Some of Hinton’s colleagues at Google Research in Toronto are in the very early stages of investigating GLOM experimentally. Laura Culp, a software engineer who implements novel neural net architectures, is using a computer simulation to test whether GLOM can produce Hinton’s islands of agreement in understanding parts and wholes of an object, even when the input parts are ambiguous. In the experiments, the parts are 10 ellipses, ovals of varying sizes, that can be arranged to form either a face or a sheep.
With random inputs of one ellipse or another, the model should be able to make predictions, Culp says, and “deal with the uncertainty of whether or not the ellipse is part of a face or a sheep, and whether it is the leg of a sheep, or the head of a sheep.” Confronted with any perturbations, the model should be able to correct itself as well. A next step is establishing a baseline, indicating whether a standard deep-learning neural net would get befuddled by such a task. As yet, GLOM is highly supervised—Culp creates and labels the data, prompting and pressuring the model to find correct predictions and succeed over time. (The unsupervised version is named GLUM—“It’s a joke,” Hinton says.)

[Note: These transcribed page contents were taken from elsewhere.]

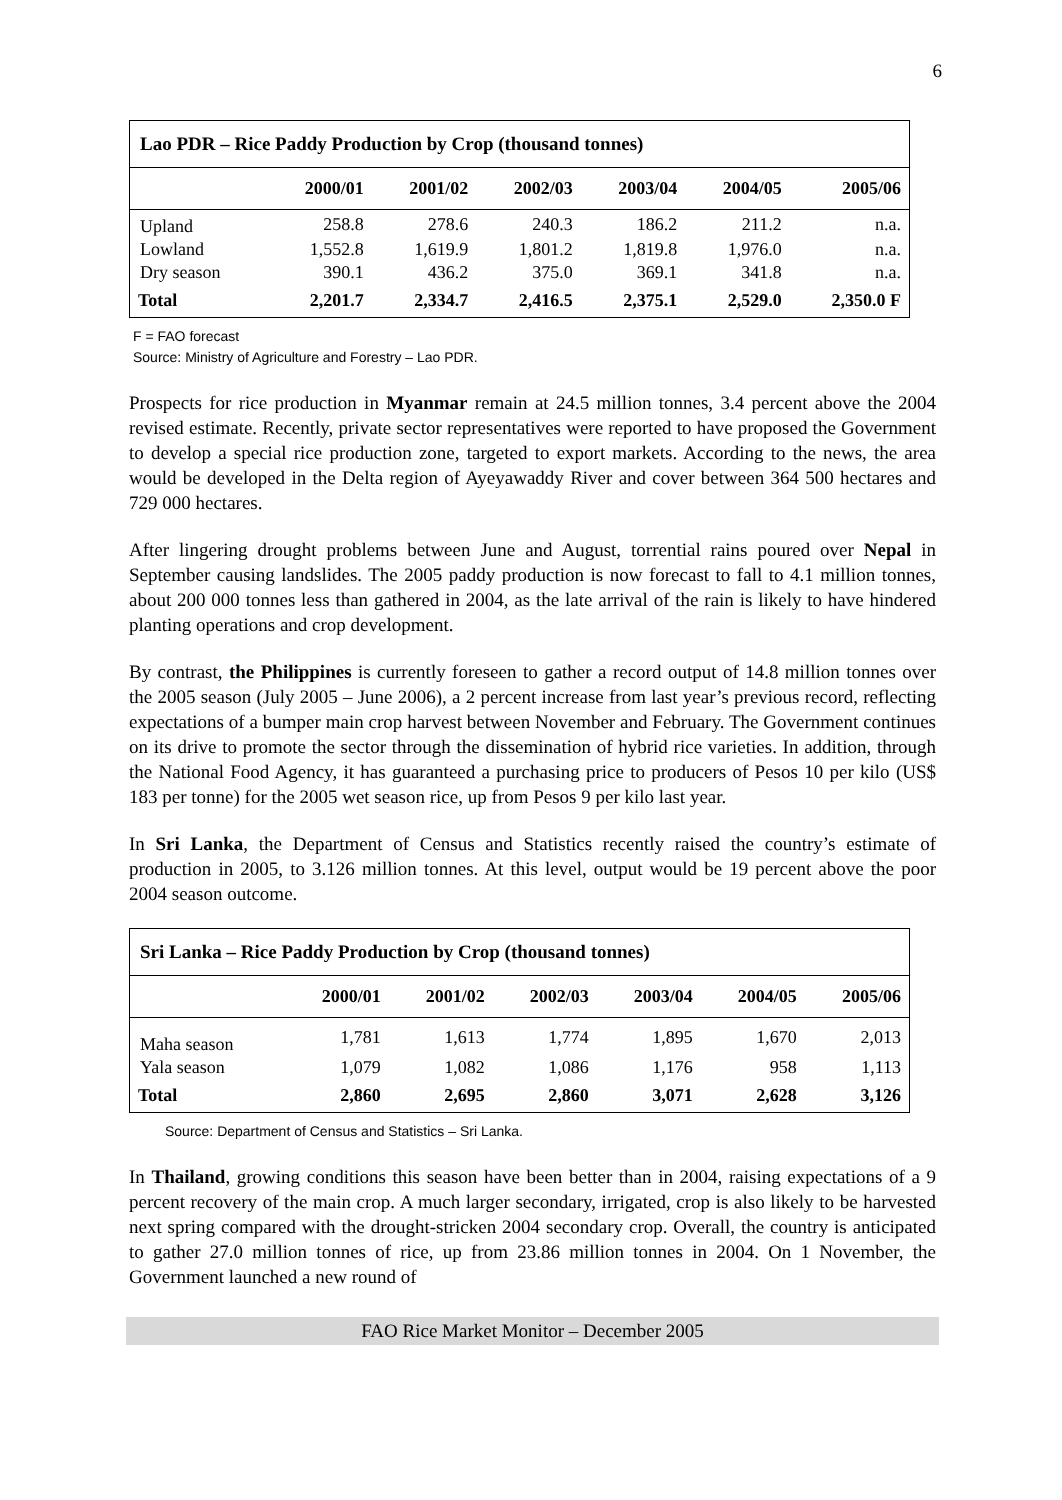6
| Lao PDR – Rice Paddy Production by Crop (thousand tonnes) | | | | | | |
| --- | --- | --- | --- | --- | --- | --- |
| | 2000/01 | 2001/02 | 2002/03 | 2003/04 | 2004/05 | 2005/06 |
| Upland | 258.8 | 278.6 | 240.3 | 186.2 | 211.2 | n.a. |
| Lowland | 1,552.8 | 1,619.9 | 1,801.2 | 1,819.8 | 1,976.0 | n.a. |
| Dry season | 390.1 | 436.2 | 375.0 | 369.1 | 341.8 | n.a. |
| Total | 2,201.7 | 2,334.7 | 2,416.5 | 2,375.1 | 2,529.0 | 2,350.0 F |
F = FAO forecast
Source: Ministry of Agriculture and Forestry – Lao PDR.
Prospects for rice production in Myanmar remain at 24.5 million tonnes, 3.4 percent above the 2004 revised estimate. Recently, private sector representatives were reported to have proposed the Government to develop a special rice production zone, targeted to export markets. According to the news, the area would be developed in the Delta region of Ayeyawaddy River and cover between 364 500 hectares and 729 000 hectares.
After lingering drought problems between June and August, torrential rains poured over Nepal in September causing landslides. The 2005 paddy production is now forecast to fall to 4.1 million tonnes, about 200 000 tonnes less than gathered in 2004, as the late arrival of the rain is likely to have hindered planting operations and crop development.
By contrast, the Philippines is currently foreseen to gather a record output of 14.8 million tonnes over the 2005 season (July 2005 – June 2006), a 2 percent increase from last year’s previous record, reflecting expectations of a bumper main crop harvest between November and February. The Government continues on its drive to promote the sector through the dissemination of hybrid rice varieties. In addition, through the National Food Agency, it has guaranteed a purchasing price to producers of Pesos 10 per kilo (US$ 183 per tonne) for the 2005 wet season rice, up from Pesos 9 per kilo last year.
In Sri Lanka, the Department of Census and Statistics recently raised the country’s estimate of production in 2005, to 3.126 million tonnes. At this level, output would be 19 percent above the poor 2004 season outcome.
| Sri Lanka – Rice Paddy Production by Crop (thousand tonnes) | | | | | | |
| --- | --- | --- | --- | --- | --- | --- |
| | 2000/01 | 2001/02 | 2002/03 | 2003/04 | 2004/05 | 2005/06 |
| Maha season | 1,781 | 1,613 | 1,774 | 1,895 | 1,670 | 2,013 |
| Yala season | 1,079 | 1,082 | 1,086 | 1,176 | 958 | 1,113 |
| Total | 2,860 | 2,695 | 2,860 | 3,071 | 2,628 | 3,126 |
Source: Department of Census and Statistics – Sri Lanka.
In Thailand, growing conditions this season have been better than in 2004, raising expectations of a 9 percent recovery of the main crop. A much larger secondary, irrigated, crop is also likely to be harvested next spring compared with the drought-stricken 2004 secondary crop. Overall, the country is anticipated to gather 27.0 million tonnes of rice, up from 23.86 million tonnes in 2004. On 1 November, the Government launched a new round of
FAO Rice Market Monitor – December 2005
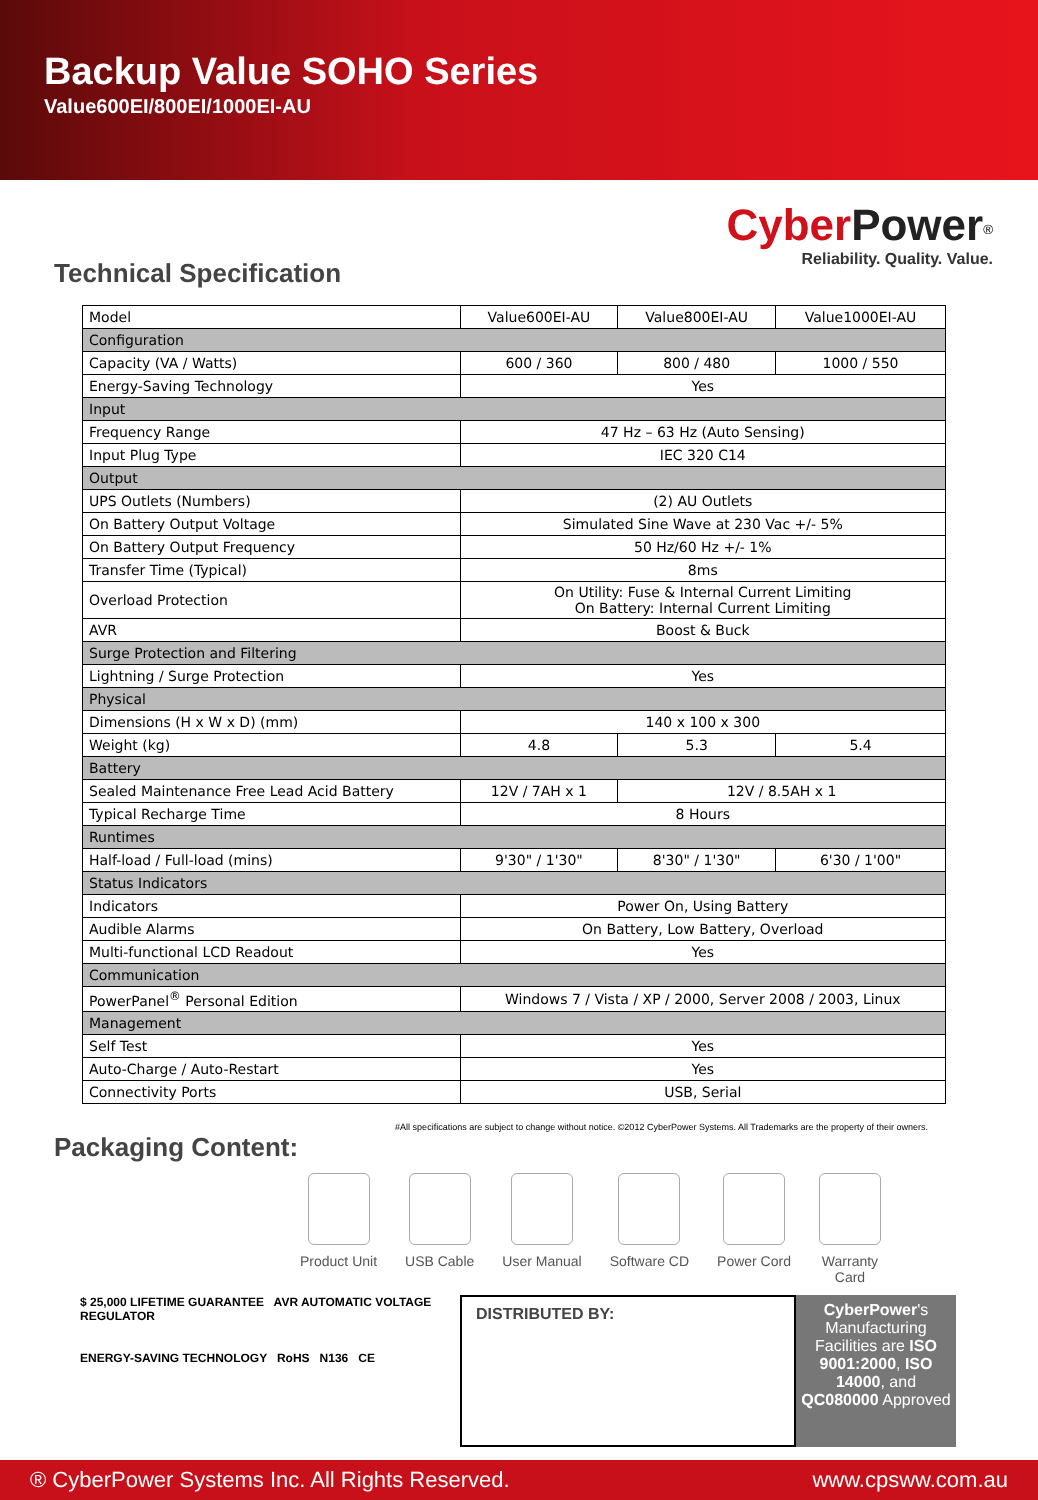Backup Value SOHO Series
Value600EI/800EI/1000EI-AU
CyberPower<sup>®</sup>
Reliability. Quality. Value.
Technical Specification
| Model | Value600EI-AU | Value800EI-AU | Value1000EI-AU |
| Configuration | | | |
| Capacity (VA / Watts) | 600 / 360 | 800 / 480 | 1000 / 550 |
| Energy-Saving Technology | Yes | | |
| Input | | | |
| Frequency Range | 47 Hz – 63 Hz (Auto Sensing) | | |
| Input Plug Type | IEC 320 C14 | | |
| Output | | | |
| UPS Outlets (Numbers) | (2) AU Outlets | | |
| On Battery Output Voltage | Simulated Sine Wave at 230 Vac +/- 5% | | |
| On Battery Output Frequency | 50 Hz/60 Hz +/- 1% | | |
| Transfer Time (Typical) | 8ms | | |
| Overload Protection | On Utility: Fuse & Internal Current Limiting On Battery: Internal Current Limiting | | |
| AVR | Boost & Buck | | |
| Surge Protection and Filtering | | | |
| Lightning / Surge Protection | Yes | | |
| Physical | | | |
| Dimensions (H x W x D) (mm) | 140 x 100 x 300 | | |
| Weight (kg) | 4.8 | 5.3 | 5.4 |
| Battery | | | |
| Sealed Maintenance Free Lead Acid Battery | 12V / 7AH x 1 | 12V / 8.5AH x 1 | |
| Typical Recharge Time | 8 Hours | | |
| Runtimes | | | |
| Half-load / Full-load (mins) | 9'30" / 1'30" | 8'30" / 1'30" | 6'30 / 1'00" |
| Status Indicators | | | |
| Indicators | Power On, Using Battery | | |
| Audible Alarms | On Battery, Low Battery, Overload | | |
| Multi-functional LCD Readout | Yes | | |
| Communication | | | |
| PowerPanel<sup>®</sup> Personal Edition | Windows 7 / Vista / XP / 2000, Server 2008 / 2003, Linux | | |
| Management | | | |
| Self Test | Yes | | |
| Auto-Charge / Auto-Restart | Yes | | |
| Connectivity Ports | USB, Serial | | |
#All specifications are subject to change without notice. ©2012 CyberPower Systems. All Trademarks are the property of their owners.
Packaging Content:
Product Unit USB Cable User Manual Software CD Power Cord Warranty
Card
$ 25,000 LIFETIME GUARANTEE AVR AUTOMATIC VOLTAGE REGULATOR
ENERGY-SAVING TECHNOLOGY RoHS N136 CE
DISTRIBUTED BY: CyberPower's Manufacturing Facilities are ISO 9001:2000, ISO 14000, and QC080000 Approved
® CyberPower Systems Inc. All Rights Reserved. www.cpsww.com.au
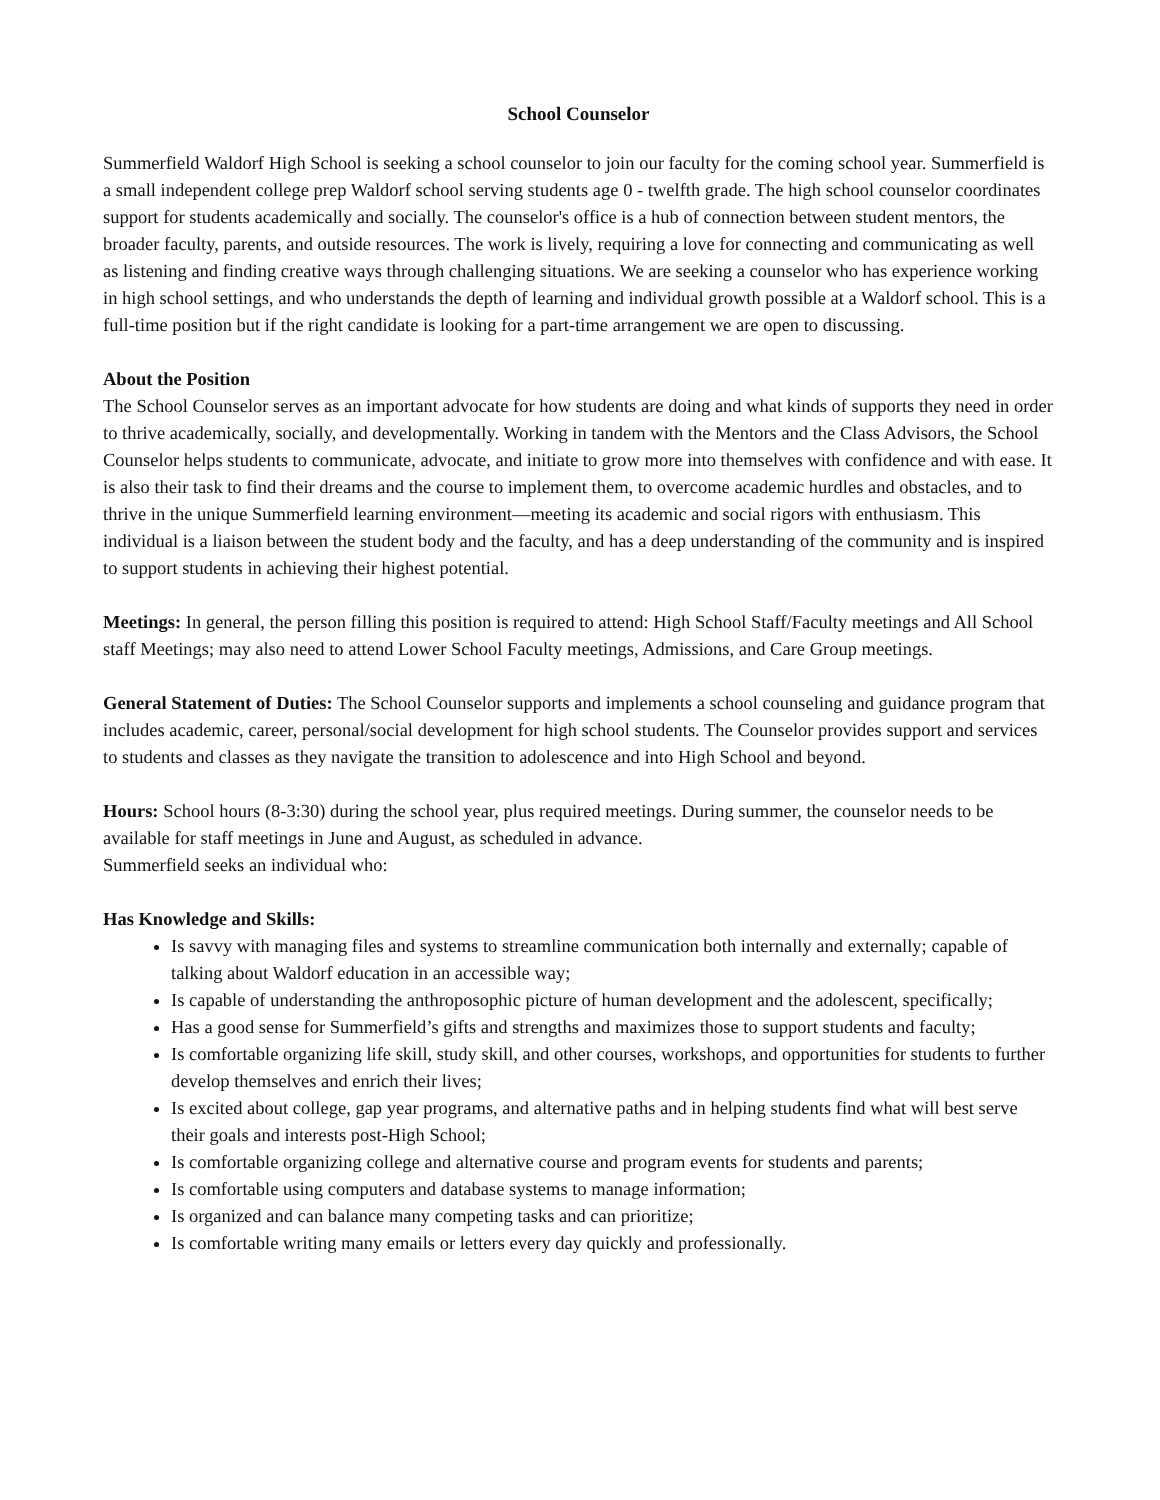School Counselor
Summerfield Waldorf High School is seeking a school counselor to join our faculty for the coming school year. Summerfield is a small independent college prep Waldorf school serving students age 0 - twelfth grade. The high school counselor coordinates support for students academically and socially. The counselor's office is a hub of connection between student mentors, the broader faculty, parents, and outside resources. The work is lively, requiring a love for connecting and communicating as well as listening and finding creative ways through challenging situations. We are seeking a counselor who has experience working in high school settings, and who understands the depth of learning and individual growth possible at a Waldorf school. This is a full-time position but if the right candidate is looking for a part-time arrangement we are open to discussing.
About the Position
The School Counselor serves as an important advocate for how students are doing and what kinds of supports they need in order to thrive academically, socially, and developmentally. Working in tandem with the Mentors and the Class Advisors, the School Counselor helps students to communicate, advocate, and initiate to grow more into themselves with confidence and with ease. It is also their task to find their dreams and the course to implement them, to overcome academic hurdles and obstacles, and to thrive in the unique Summerfield learning environment—meeting its academic and social rigors with enthusiasm. This individual is a liaison between the student body and the faculty, and has a deep understanding of the community and is inspired to support students in achieving their highest potential.
Meetings: In general, the person filling this position is required to attend: High School Staff/Faculty meetings and All School staff Meetings; may also need to attend Lower School Faculty meetings, Admissions, and Care Group meetings.
General Statement of Duties: The School Counselor supports and implements a school counseling and guidance program that includes academic, career, personal/social development for high school students. The Counselor provides support and services to students and classes as they navigate the transition to adolescence and into High School and beyond.
Hours: School hours (8-3:30) during the school year, plus required meetings. During summer, the counselor needs to be available for staff meetings in June and August, as scheduled in advance.
Summerfield seeks an individual who:
Has Knowledge and Skills:
Is savvy with managing files and systems to streamline communication both internally and externally; capable of talking about Waldorf education in an accessible way;
Is capable of understanding the anthroposophic picture of human development and the adolescent, specifically;
Has a good sense for Summerfield’s gifts and strengths and maximizes those to support students and faculty;
Is comfortable organizing life skill, study skill, and other courses, workshops, and opportunities for students to further develop themselves and enrich their lives;
Is excited about college, gap year programs, and alternative paths and in helping students find what will best serve their goals and interests post-High School;
Is comfortable organizing college and alternative course and program events for students and parents;
Is comfortable using computers and database systems to manage information;
Is organized and can balance many competing tasks and can prioritize;
Is comfortable writing many emails or letters every day quickly and professionally.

At this preliminary state, it’s too soon to draw any big conclusions. Culp is waiting for more numbers. Hinton is already impressed nonetheless. “A simple version of GLOM can look at 10 ellipses and see a face and a sheep based on the spatial relationships between the ellipses,” he says. “This is tricky, because an individual ellipse conveys nothing about which type of object it belongs to or which part of that object it is.”
And overall, Hinton is happy with the feedback. “I just wanted to put it out there for the community, so anybody who likes can try it out,” he says. “Or try some sub-combination of these ideas. And then that will turn philosophy into science.”